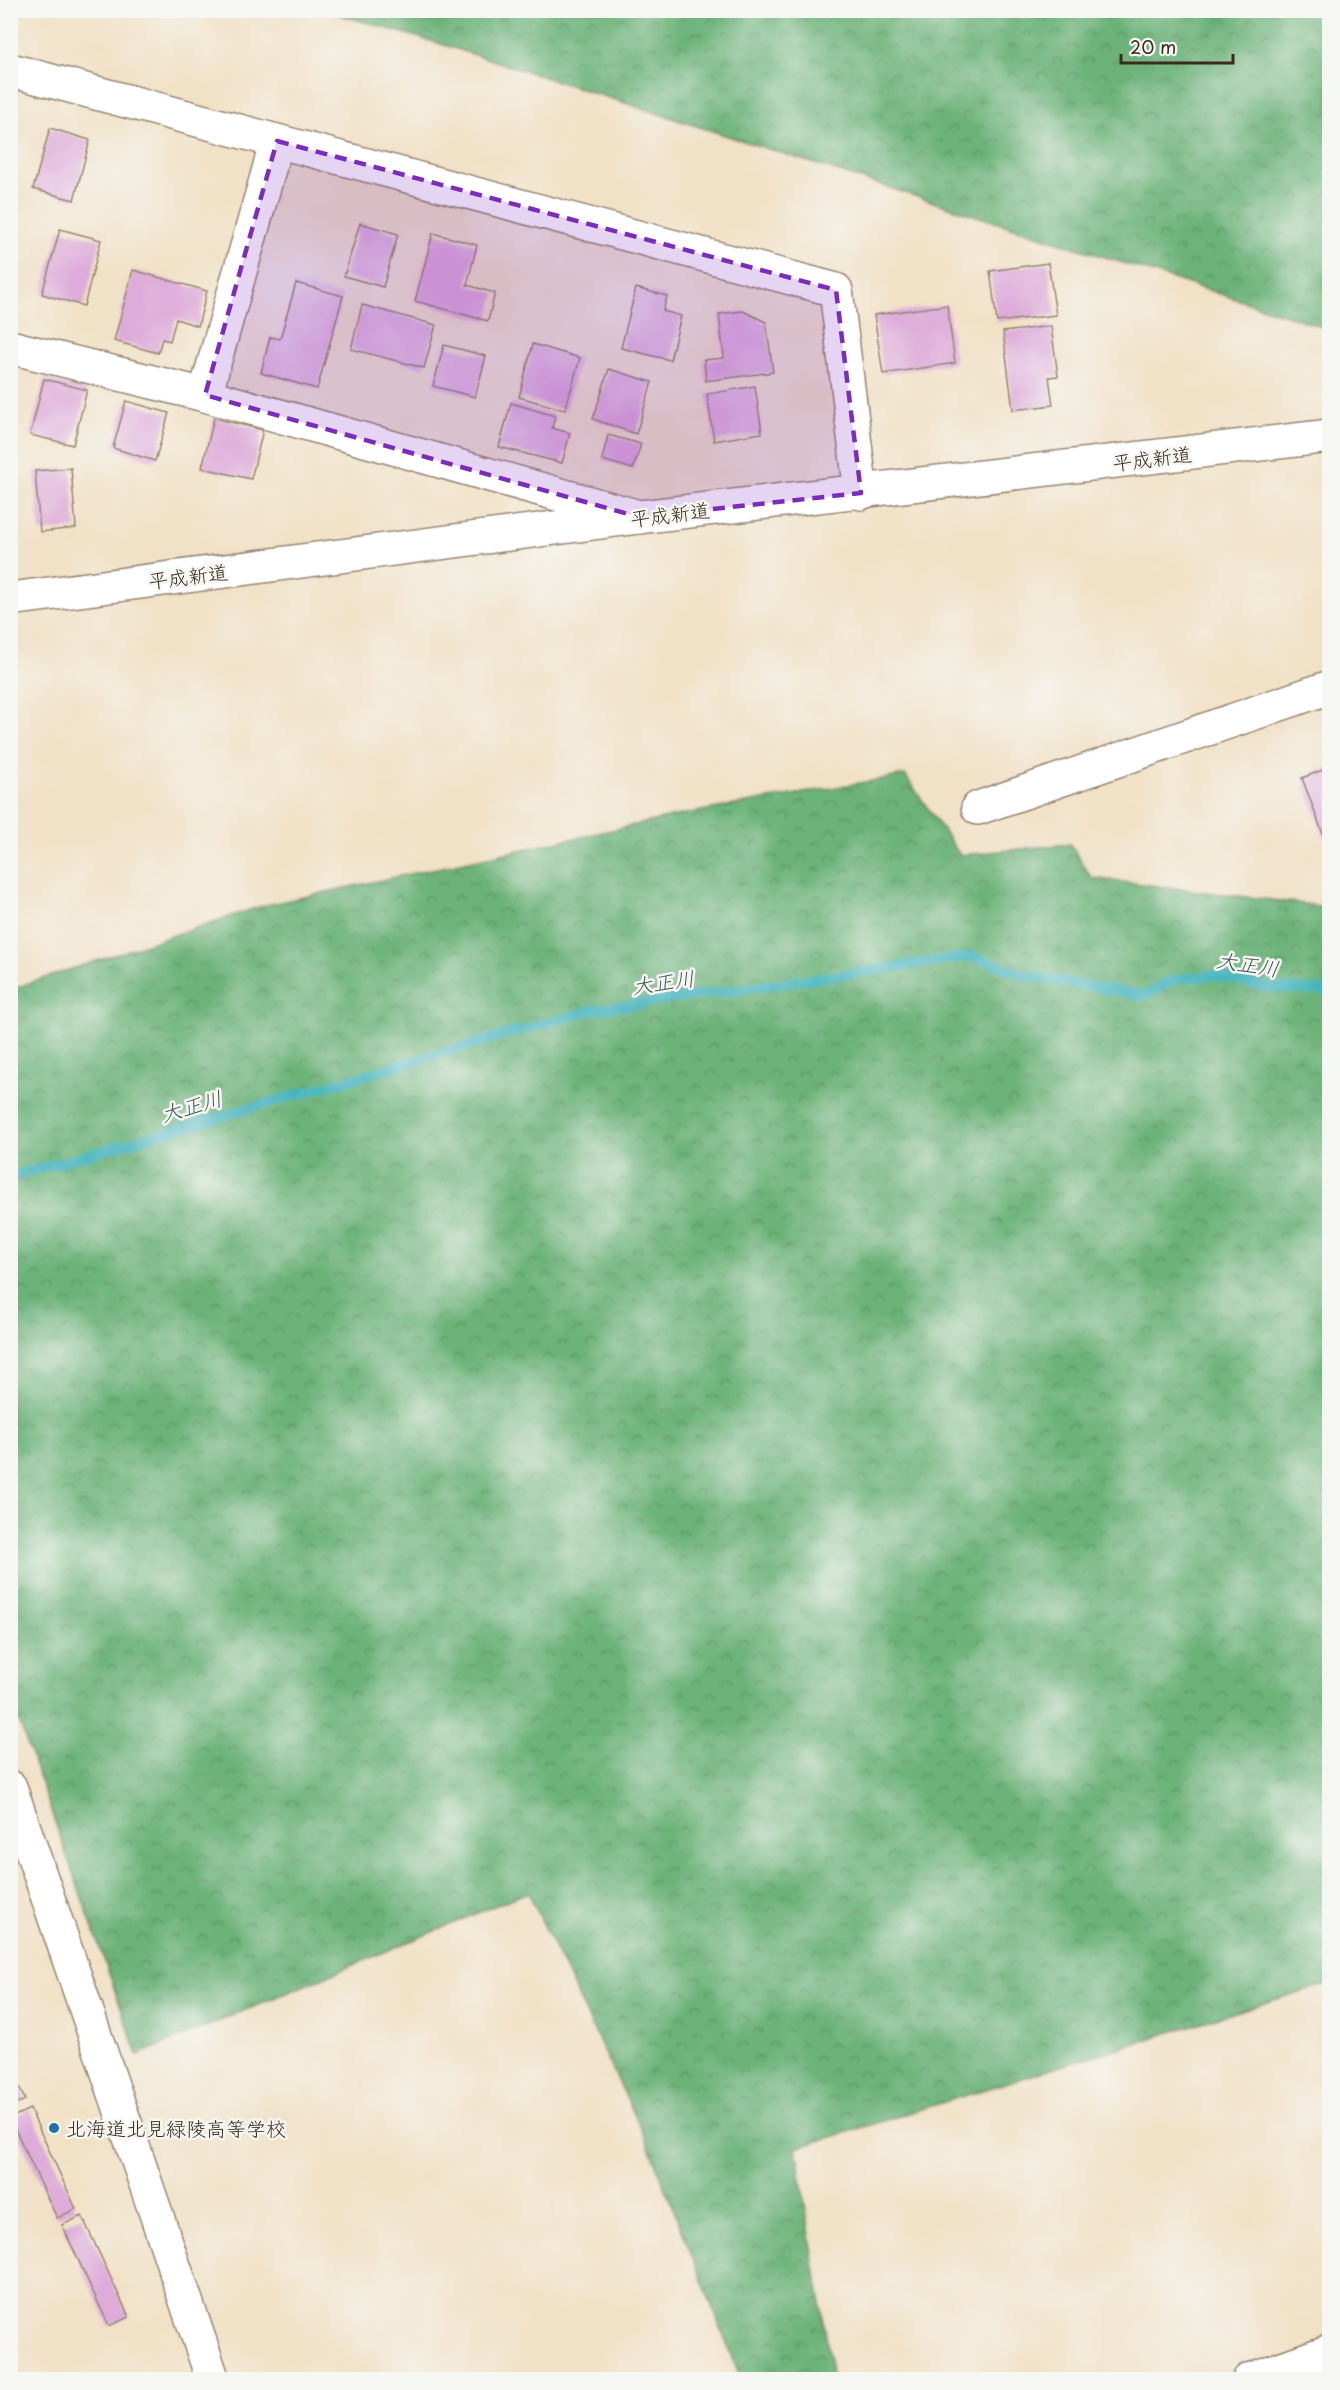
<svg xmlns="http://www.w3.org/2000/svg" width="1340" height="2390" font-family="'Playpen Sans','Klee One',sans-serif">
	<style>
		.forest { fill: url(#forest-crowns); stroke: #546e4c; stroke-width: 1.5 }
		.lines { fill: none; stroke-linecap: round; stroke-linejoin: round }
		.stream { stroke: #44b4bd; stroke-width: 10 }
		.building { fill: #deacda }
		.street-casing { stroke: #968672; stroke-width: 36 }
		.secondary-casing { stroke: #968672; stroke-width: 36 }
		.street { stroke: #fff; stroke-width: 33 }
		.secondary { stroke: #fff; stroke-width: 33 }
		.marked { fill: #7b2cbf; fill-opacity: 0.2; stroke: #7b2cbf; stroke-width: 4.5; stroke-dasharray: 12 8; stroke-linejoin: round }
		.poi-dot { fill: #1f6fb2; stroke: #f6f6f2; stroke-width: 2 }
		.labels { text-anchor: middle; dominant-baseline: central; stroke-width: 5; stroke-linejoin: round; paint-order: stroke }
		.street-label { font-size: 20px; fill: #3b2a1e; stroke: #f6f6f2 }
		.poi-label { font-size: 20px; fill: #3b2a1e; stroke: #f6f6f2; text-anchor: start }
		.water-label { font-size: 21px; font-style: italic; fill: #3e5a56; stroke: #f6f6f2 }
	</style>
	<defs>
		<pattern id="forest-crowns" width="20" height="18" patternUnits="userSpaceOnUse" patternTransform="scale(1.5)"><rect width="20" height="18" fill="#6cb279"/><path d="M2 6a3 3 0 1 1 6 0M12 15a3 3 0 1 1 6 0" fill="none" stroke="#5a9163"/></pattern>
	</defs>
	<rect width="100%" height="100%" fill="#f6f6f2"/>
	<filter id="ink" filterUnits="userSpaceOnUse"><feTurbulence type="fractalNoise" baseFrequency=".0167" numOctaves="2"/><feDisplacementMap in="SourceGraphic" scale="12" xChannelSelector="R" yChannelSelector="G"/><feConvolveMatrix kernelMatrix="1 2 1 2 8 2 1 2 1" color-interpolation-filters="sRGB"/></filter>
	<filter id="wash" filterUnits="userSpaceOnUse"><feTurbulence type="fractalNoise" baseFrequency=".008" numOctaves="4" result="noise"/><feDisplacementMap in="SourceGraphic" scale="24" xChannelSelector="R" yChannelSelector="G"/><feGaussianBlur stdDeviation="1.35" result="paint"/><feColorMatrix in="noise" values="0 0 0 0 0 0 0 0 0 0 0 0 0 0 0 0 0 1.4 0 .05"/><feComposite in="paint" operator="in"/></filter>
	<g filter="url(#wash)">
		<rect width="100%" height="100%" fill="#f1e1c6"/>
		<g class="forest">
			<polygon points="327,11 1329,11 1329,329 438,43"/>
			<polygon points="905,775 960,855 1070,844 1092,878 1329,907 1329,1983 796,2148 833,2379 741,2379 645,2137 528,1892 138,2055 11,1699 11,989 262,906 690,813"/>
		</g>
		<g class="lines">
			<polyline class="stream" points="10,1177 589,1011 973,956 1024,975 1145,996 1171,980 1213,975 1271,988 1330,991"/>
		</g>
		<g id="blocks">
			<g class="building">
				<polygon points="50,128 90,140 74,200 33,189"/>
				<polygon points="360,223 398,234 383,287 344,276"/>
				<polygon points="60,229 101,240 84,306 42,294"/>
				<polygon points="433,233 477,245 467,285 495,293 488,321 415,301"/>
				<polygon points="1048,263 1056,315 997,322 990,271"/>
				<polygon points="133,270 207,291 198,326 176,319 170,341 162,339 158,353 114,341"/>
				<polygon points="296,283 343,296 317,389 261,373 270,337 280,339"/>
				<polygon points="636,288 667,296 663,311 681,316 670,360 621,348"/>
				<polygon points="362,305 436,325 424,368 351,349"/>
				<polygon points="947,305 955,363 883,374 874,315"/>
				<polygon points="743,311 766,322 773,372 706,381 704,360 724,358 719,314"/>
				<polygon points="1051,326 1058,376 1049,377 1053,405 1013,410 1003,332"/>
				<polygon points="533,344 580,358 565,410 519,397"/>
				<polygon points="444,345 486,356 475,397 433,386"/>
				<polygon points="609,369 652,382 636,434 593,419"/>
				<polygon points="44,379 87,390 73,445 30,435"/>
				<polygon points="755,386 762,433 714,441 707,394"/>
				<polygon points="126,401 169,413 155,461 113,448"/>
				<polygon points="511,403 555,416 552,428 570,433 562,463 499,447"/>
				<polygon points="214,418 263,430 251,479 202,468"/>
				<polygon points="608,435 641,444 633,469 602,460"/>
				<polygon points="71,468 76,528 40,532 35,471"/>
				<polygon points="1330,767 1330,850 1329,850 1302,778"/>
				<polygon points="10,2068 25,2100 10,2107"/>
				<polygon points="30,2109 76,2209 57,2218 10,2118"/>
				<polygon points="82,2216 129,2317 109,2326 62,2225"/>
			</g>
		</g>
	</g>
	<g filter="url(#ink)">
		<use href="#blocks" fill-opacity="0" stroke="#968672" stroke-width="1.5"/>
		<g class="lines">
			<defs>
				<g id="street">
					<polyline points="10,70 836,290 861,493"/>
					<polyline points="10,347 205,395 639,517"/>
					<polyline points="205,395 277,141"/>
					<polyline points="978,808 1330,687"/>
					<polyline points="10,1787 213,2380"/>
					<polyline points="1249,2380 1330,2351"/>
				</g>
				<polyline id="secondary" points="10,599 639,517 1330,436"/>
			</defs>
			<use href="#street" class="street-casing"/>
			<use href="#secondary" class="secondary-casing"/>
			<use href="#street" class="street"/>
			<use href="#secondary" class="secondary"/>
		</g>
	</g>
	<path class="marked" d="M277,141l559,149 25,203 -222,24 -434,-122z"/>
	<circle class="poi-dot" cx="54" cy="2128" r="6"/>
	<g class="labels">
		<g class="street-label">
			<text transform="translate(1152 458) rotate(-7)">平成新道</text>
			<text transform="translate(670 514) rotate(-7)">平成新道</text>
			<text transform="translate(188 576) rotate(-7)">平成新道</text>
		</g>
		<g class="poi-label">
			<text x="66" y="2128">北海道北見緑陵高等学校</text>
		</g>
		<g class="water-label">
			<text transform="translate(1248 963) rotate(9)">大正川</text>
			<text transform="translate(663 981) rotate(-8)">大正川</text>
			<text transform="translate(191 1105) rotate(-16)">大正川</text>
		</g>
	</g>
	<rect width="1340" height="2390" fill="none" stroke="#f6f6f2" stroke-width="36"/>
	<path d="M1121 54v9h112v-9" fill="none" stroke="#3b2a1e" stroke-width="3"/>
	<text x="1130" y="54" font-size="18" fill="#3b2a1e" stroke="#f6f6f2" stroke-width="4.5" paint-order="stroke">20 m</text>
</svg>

§ **YOUR TASK**
For each record above, write out every line exactly and skip the pictures.

§ **RESULT BELOW**
<svg xmlns="http://www.w3.org/2000/svg" width="1340" height="2390" font-family="'Playpen Sans','Klee One',sans-serif">
	<style>
		.forest { fill: url(#forest-crowns); stroke: #546e4c; stroke-width: 1.5 }
		.lines { fill: none; stroke-linecap: round; stroke-linejoin: round }
		.stream { stroke: #44b4bd; stroke-width: 10 }
		.building { fill: #deacda }
		.street-casing { stroke: #968672; stroke-width: 36 }
		.secondary-casing { stroke: #968672; stroke-width: 36 }
		.street { stroke: #fff; stroke-width: 33 }
		.secondary { stroke: #fff; stroke-width: 33 }
		.marked { fill: #7b2cbf; fill-opacity: 0.2; stroke: #7b2cbf; stroke-width: 4.5; stroke-dasharray: 12 8; stroke-linejoin: round }
		.poi-dot { fill: #1f6fb2; stroke: #f6f6f2; stroke-width: 2 }
		.labels { text-anchor: middle; dominant-baseline: central; stroke-width: 5; stroke-linejoin: round; paint-order: stroke }
		.street-label { font-size: 20px; fill: #3b2a1e; stroke: #f6f6f2 }
		.poi-label { font-size: 20px; fill: #3b2a1e; stroke: #f6f6f2; text-anchor: start }
		.water-label { font-size: 21px; font-style: italic; fill: #3e5a56; stroke: #f6f6f2 }
	</style>
	<defs>
		<pattern id="forest-crowns" width="20" height="18" patternUnits="userSpaceOnUse" patternTransform="scale(1.5)"><rect width="20" height="18" fill="#6cb279"/><path d="M2 6a3 3 0 1 1 6 0M12 15a3 3 0 1 1 6 0" fill="none" stroke="#5a9163"/></pattern>
	</defs>
	<rect width="100%" height="100%" fill="#f6f6f2"/>
	<filter id="ink" filterUnits="userSpaceOnUse"><feTurbulence type="fractalNoise" baseFrequency=".0167" numOctaves="2"/><feDisplacementMap in="SourceGraphic" scale="12" xChannelSelector="R" yChannelSelector="G"/><feConvolveMatrix kernelMatrix="1 2 1 2 8 2 1 2 1" color-interpolation-filters="sRGB"/></filter>
	<filter id="wash" filterUnits="userSpaceOnUse"><feTurbulence type="fractalNoise" baseFrequency=".008" numOctaves="4" result="noise"/><feDisplacementMap in="SourceGraphic" scale="24" xChannelSelector="R" yChannelSelector="G"/><feGaussianBlur stdDeviation="1.35" result="paint"/><feColorMatrix in="noise" values="0 0 0 0 0 0 0 0 0 0 0 0 0 0 0 0 0 1.4 0 .05"/><feComposite in="paint" operator="in"/></filter>
	<g filter="url(#wash)">
		<rect width="100%" height="100%" fill="#f1e1c6"/>
		<g class="forest">
			<polygon points="327,11 1329,11 1329,329 438,43"/>
			<polygon points="905,775 960,855 1070,844 1092,878 1329,907 1329,1983 796,2148 833,2379 741,2379 645,2137 528,1892 138,2055 11,1699 11,989 262,906 690,813"/>
		</g>
		<g class="lines">
			<polyline class="stream" points="10,1177 589,1011 973,956 1024,975 1145,996 1171,980 1213,975 1271,988 1330,991"/>
		</g>
		<g id="blocks">
			<g class="building">
				<polygon points="50,128 90,140 74,200 33,189"/>
				<polygon points="360,223 398,234 383,287 344,276"/>
				<polygon points="60,229 101,240 84,306 42,294"/>
				<polygon points="433,233 477,245 467,285 495,293 488,321 415,301"/>
				<polygon points="1048,263 1056,315 997,322 990,271"/>
				<polygon points="133,270 207,291 198,326 176,319 170,341 162,339 158,353 114,341"/>
				<polygon points="296,283 343,296 317,389 261,373 270,337 280,339"/>
				<polygon points="636,288 667,296 663,311 681,316 670,360 621,348"/>
				<polygon points="362,305 436,325 424,368 351,349"/>
				<polygon points="947,305 955,363 883,374 874,315"/>
				<polygon points="743,311 766,322 773,372 706,381 704,360 724,358 719,314"/>
				<polygon points="1051,326 1058,376 1049,377 1053,405 1013,410 1003,332"/>
				<polygon points="533,344 580,358 565,410 519,397"/>
				<polygon points="444,345 486,356 475,397 433,386"/>
				<polygon points="609,369 652,382 636,434 593,419"/>
				<polygon points="44,379 87,390 73,445 30,435"/>
				<polygon points="755,386 762,433 714,441 707,394"/>
				<polygon points="126,401 169,413 155,461 113,448"/>
				<polygon points="511,403 555,416 552,428 570,433 562,463 499,447"/>
				<polygon points="214,418 263,430 251,479 202,468"/>
				<polygon points="608,435 641,444 633,469 602,460"/>
				<polygon points="71,468 76,528 40,532 35,471"/>
				<polygon points="1330,767 1330,850 1329,850 1302,778"/>
				<polygon points="10,2068 25,2100 10,2107"/>
				<polygon points="30,2109 76,2209 57,2218 10,2118"/>
				<polygon points="82,2216 129,2317 109,2326 62,2225"/>
			</g>
		</g>
	</g>
	<g filter="url(#ink)">
		<use href="#blocks" fill-opacity="0" stroke="#968672" stroke-width="1.5"/>
		<g class="lines">
			<defs>
				<g id="street">
					<polyline points="10,70 836,290 861,493"/>
					<polyline points="10,347 205,395 639,517"/>
					<polyline points="205,395 277,141"/>
					<polyline points="978,808 1330,687"/>
					<polyline points="10,1787 213,2380"/>
					<polyline points="1249,2380 1330,2351"/>
				</g>
				<polyline id="secondary" points="10,599 639,517 1330,436"/>
			</defs>
			<use href="#street" class="street-casing"/>
			<use href="#secondary" class="secondary-casing"/>
			<use href="#street" class="street"/>
			<use href="#secondary" class="secondary"/>
		</g>
	</g>
	<path class="marked" d="M277,141l559,149 25,203 -222,24 -434,-122z"/>
	<circle class="poi-dot" cx="54" cy="2128" r="6"/>
	<g class="labels">
		<g class="street-label">
			<text transform="translate(1152 458) rotate(-7)">平成新道</text>
			<text transform="translate(670 514) rotate(-7)">平成新道</text>
			<text transform="translate(188 576) rotate(-7)">平成新道</text>
		</g>
		<g class="poi-label">
			<text x="66" y="2128">北海道北見緑陵高等学校</text>
		</g>
		<g class="water-label">
			<text transform="translate(1248 963) rotate(9)">大正川</text>
			<text transform="translate(663 981) rotate(-8)">大正川</text>
			<text transform="translate(191 1105) rotate(-16)">大正川</text>
		</g>
	</g>
	<rect width="1340" height="2390" fill="none" stroke="#f6f6f2" stroke-width="36"/>
	<path d="M1121 54v9h112v-9" fill="none" stroke="#3b2a1e" stroke-width="3"/>
	<text x="1130" y="54" font-size="18" fill="#3b2a1e" stroke="#f6f6f2" stroke-width="4.5" paint-order="stroke">20 m</text>
</svg>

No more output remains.